With respect to telephone lines, it was held in CI-725 that a lawyer may not ethically permit a certified public accountant who rents space from him to share the lawyer's telephone line where the telephone would be answered with the name of the lawyer. It is clear, that physical proximity of legal and non-legal business can create ethical violations. Great care must be taken to prevent direct as well as indirect solicitation.

The division of legal fees with a non-lawyer is ethically prohibited by MCPR DR 3-102(A), absent a recognized exception within the rule. MRPC 5.4 also prohibits the sharing of legal fees with nonlawyers and partnerships with nonlawyers where any of the partnership activities consist of the practice of law. As stated in CI-954, if any of the activities which generate fees to the corporation or individuals involved in its ownership consist of the practice of law, then the situation would involve a lawyer sharing fees with a nonlawyer outside the exceptions set forth for some and would be prohibited by MCPR DR 3-102(A). It is not ethically prohibited for a lawyer and a nonlawyer, who share a common office area, to split up the cost of expenses for maintaining that area. The provisions dealing with the illegality of splitting legal fees are the result of concerns of protecting the lawyer's professional independence of judgment. As long as the contribution toward expenses permits the lawyer independently to exercise professional judgment on behalf of the client and the other guidelines are followed, such a contribution to expenses is not ethically prohibited.

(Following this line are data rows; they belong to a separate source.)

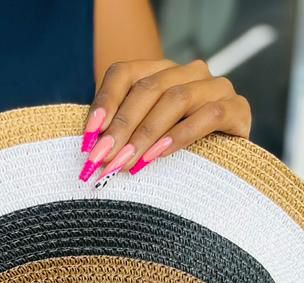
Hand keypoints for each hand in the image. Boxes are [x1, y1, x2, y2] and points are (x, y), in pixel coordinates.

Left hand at [79, 59, 251, 185]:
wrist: (223, 167)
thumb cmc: (171, 154)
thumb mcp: (140, 140)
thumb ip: (118, 134)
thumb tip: (90, 148)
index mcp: (160, 71)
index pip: (124, 73)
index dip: (104, 103)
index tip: (88, 138)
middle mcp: (188, 72)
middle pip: (148, 88)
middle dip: (121, 127)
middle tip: (103, 159)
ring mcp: (215, 86)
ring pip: (176, 99)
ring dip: (146, 134)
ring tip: (127, 162)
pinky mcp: (237, 108)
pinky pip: (209, 115)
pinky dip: (181, 135)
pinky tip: (160, 155)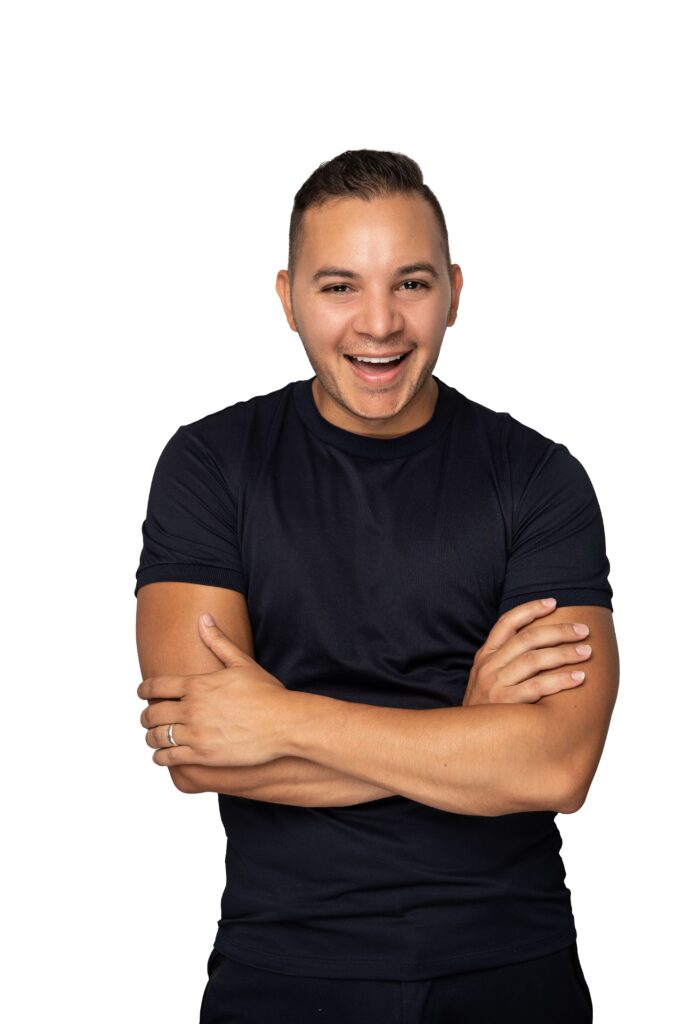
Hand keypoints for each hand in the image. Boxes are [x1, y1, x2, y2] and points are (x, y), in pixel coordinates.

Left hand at [137, 613, 293, 767]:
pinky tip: (163, 755)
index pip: (155, 686)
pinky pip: (168, 757)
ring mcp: (196, 733)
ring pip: (157, 737)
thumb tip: (203, 618)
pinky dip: (160, 757)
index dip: (143, 690)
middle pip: (152, 713)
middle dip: (146, 716)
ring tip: (154, 737)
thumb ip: (218, 641)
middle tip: (148, 718)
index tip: (141, 694)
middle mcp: (192, 708)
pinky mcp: (203, 755)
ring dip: (151, 737)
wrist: (285, 723)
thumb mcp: (241, 663)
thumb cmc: (267, 693)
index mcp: (198, 684)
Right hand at [462, 598, 591, 705]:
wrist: (465, 741)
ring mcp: (495, 684)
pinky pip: (538, 687)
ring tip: (586, 651)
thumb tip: (539, 642)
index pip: (507, 623)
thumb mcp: (485, 678)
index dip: (530, 609)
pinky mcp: (506, 704)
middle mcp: (488, 666)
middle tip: (583, 631)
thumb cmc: (485, 708)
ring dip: (564, 653)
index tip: (553, 602)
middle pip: (527, 638)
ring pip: (534, 659)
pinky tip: (579, 678)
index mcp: (485, 656)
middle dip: (559, 631)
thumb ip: (504, 660)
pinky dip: (561, 680)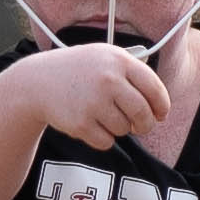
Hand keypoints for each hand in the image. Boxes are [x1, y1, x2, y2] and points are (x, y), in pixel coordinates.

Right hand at [30, 38, 170, 149]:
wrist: (38, 81)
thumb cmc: (78, 70)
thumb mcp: (105, 57)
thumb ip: (133, 73)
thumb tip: (159, 104)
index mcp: (119, 60)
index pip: (154, 88)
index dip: (161, 106)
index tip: (160, 114)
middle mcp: (108, 80)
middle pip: (143, 113)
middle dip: (145, 124)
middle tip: (141, 126)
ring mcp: (94, 102)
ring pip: (124, 129)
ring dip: (119, 128)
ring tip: (103, 115)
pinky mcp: (81, 123)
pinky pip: (107, 142)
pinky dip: (103, 138)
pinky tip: (90, 123)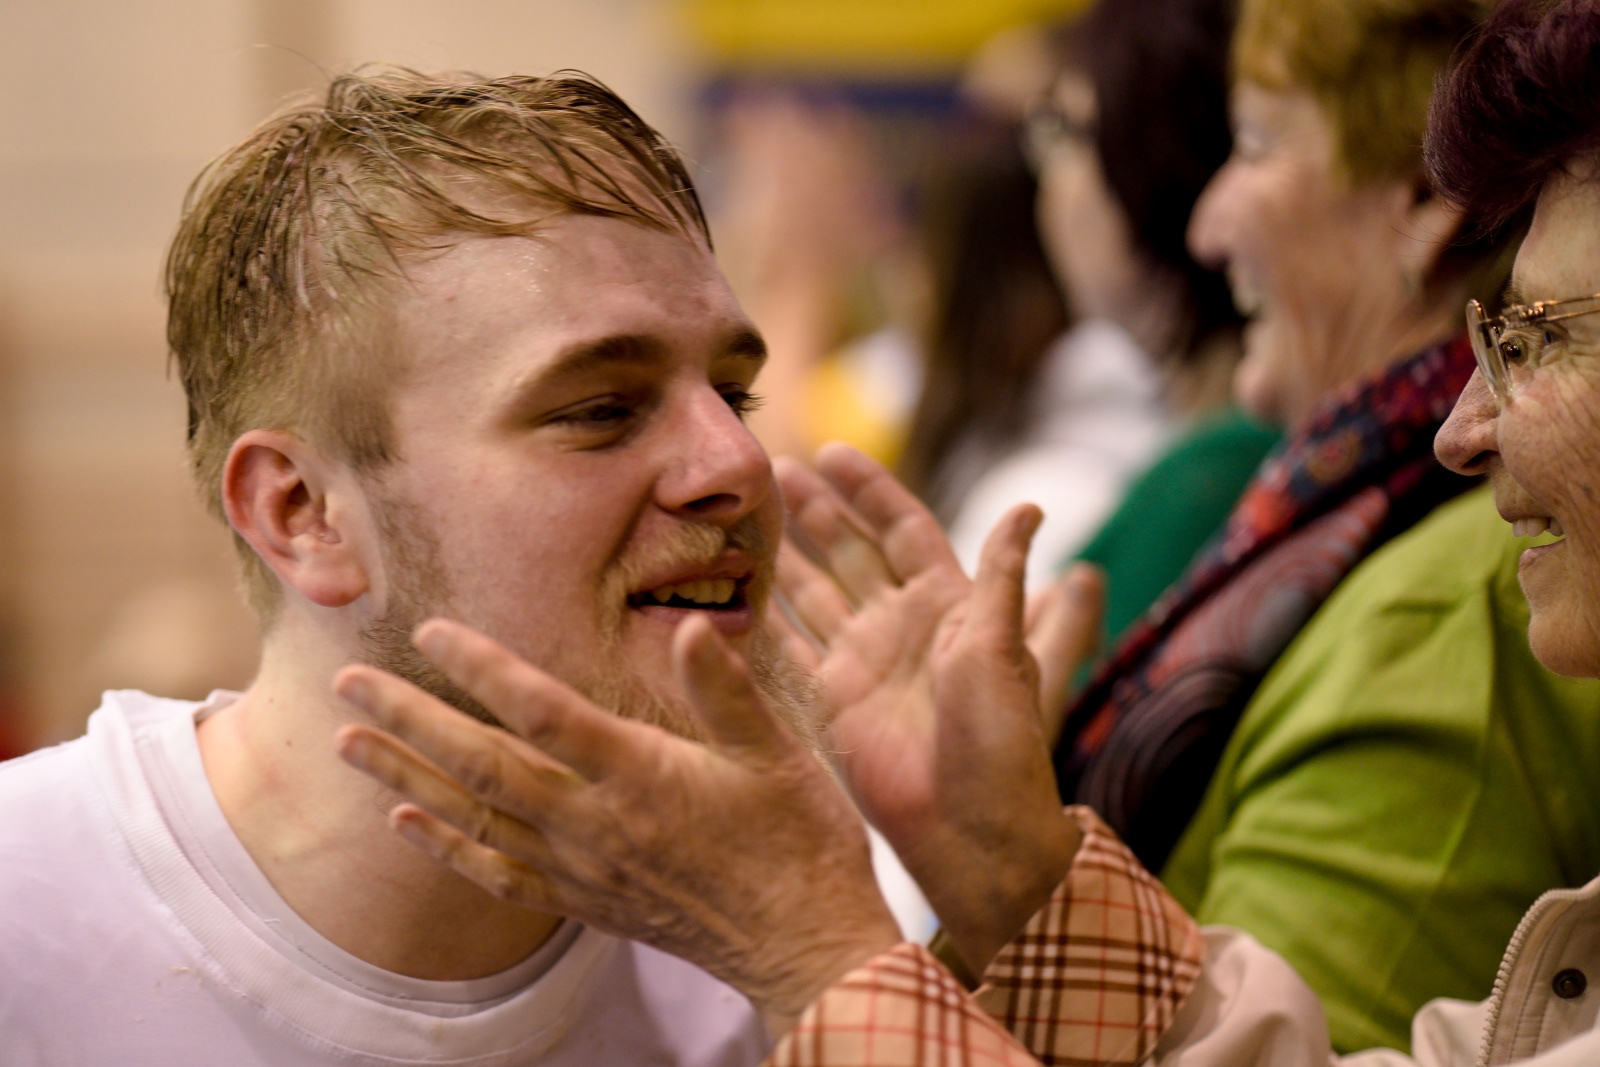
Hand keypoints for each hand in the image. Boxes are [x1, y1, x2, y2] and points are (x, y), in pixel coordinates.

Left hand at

The Michigan Rules of Professional Conduct will supersede the Michigan Code of Professional Responsibility on October 1, 1988. The new rules will govern conduct occurring on or after that date. The Michigan Code of Professional Responsibility will govern conduct occurring before October 1, 1988. We have attempted to address this inquiry from both perspectives.

Therefore, a lawyer may combine in business with nonlaw professionals provided that none of the resulting corporation's activities consist of the practice of law, and that the other ethical safeguards are followed concerning solicitation, conflicts of interest and sharing of income.